As you age, the ability to balance becomes more difficult, which is often why the elderly have frequent rates of falling. Without balance, you lose mobility, and your overall health suffers because the lack of balance leads to a lack of physical inactivity. This is why it’s so important to remain active at all age levels.


Any kind of physical activity is great and helps keep your body functioning well, but a recent study showed that there’s even a specific kind of exercise to aid with balance: Tai Chi.


Tai Chi, which is an ancient Chinese art, was originally used for self-defense purposes but has since developed into a form of exercise that has many benefits for reducing stress and improving balance.
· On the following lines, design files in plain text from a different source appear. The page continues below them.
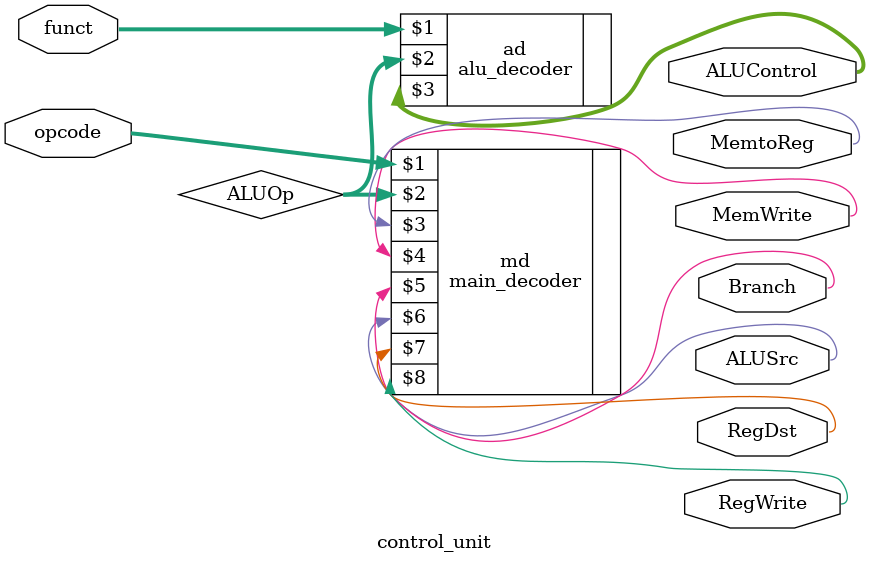
<source format=v>
module control_unit(
	input [5:0] opcode, funct,
	output MemtoReg, MemWrite, Branch, ALUSrc, RegDst, RegWrite,
 	output [2:0] ALUControl
);

	wire [1:0] ALUOp;

	main_decoder md(opcode, ALUOp, MemtoReg, MemWrite, Branch, ALUSrc, RegDst, RegWrite);
	alu_decoder ad(funct, ALUOp, ALUControl);

endmodule
</source>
Although similar to yoga in that you move from pose to pose while breathing deeply, they are two entirely separate exercises and should not be confused for each other.


The research group found that the “Tai Ji Quan: Moving for Better Balance” intervention (Tai Ji Quan is another name for the practice) reduced falls by 58% when compared to just stretching. When compared with multimodal exercise intervention, fall rates reduced by 31%, according to Fuzhong Li, Ph.D., and colleagues in JAMA Internal Medicine.
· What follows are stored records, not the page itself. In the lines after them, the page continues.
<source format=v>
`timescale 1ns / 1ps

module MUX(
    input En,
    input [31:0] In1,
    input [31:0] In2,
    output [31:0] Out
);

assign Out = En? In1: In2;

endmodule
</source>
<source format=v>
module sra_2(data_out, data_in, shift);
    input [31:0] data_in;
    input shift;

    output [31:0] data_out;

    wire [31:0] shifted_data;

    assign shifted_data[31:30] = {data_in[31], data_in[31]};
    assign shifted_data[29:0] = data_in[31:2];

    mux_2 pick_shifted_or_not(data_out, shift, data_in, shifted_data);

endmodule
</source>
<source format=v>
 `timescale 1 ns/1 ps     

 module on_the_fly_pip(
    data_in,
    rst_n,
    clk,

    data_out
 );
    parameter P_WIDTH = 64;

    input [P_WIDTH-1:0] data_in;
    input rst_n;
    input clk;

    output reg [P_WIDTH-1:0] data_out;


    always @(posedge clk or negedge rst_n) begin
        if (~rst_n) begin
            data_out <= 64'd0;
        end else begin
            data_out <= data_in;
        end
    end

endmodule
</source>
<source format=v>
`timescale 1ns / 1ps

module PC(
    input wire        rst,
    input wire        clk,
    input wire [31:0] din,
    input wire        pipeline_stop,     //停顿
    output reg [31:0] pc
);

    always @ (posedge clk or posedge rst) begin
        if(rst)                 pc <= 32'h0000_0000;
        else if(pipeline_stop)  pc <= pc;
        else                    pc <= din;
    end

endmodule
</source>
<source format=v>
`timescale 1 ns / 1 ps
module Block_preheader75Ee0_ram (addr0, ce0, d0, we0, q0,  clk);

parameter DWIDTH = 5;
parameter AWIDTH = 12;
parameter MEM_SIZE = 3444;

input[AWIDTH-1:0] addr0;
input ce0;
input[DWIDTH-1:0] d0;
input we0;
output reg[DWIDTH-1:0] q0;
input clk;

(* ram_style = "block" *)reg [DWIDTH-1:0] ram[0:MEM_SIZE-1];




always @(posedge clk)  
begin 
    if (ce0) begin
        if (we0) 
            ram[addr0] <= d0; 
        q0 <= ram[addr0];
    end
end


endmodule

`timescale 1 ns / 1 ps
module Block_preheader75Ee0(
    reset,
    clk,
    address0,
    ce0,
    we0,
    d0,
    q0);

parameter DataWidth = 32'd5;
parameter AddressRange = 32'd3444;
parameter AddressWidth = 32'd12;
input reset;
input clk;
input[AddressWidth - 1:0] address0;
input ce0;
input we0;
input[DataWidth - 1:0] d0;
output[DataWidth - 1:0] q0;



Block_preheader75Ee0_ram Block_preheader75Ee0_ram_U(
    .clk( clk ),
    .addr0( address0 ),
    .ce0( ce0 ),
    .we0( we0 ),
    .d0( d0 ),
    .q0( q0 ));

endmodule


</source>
The findings from Tai Ji Quan: Moving for Better Balance (TJQMBB) have a lot of practical application, the study reported. As an exercise that requires no equipment, is low-cost and does not require a particular amount of space, Tai Chi is accessible to groups of all incomes and abilities. It’s a simple way to improve lower-body strength and balance, as well as increase the amount of time you practice physical activity throughout the day.


This study, which focused on those ages 70 and up, also showed that it’s not too late to practice activities that reduce fall-related risks. As an added bonus, Tai Chi exercises the mind, too, which is another issue that seniors often face.


Of course, there is still much research to do, as the study covers a limited scope. Researchers share their study with the acknowledgment that they relied on the participants to report their falls, though they did review medical records and followed up monthly to ensure as much accuracy as possible. These results are also limited to participants who were able to travel to exercise classes and were primarily white, but overall, the study shows great promise in terms of giving the elderly an affordable option to help increase their balance abilities.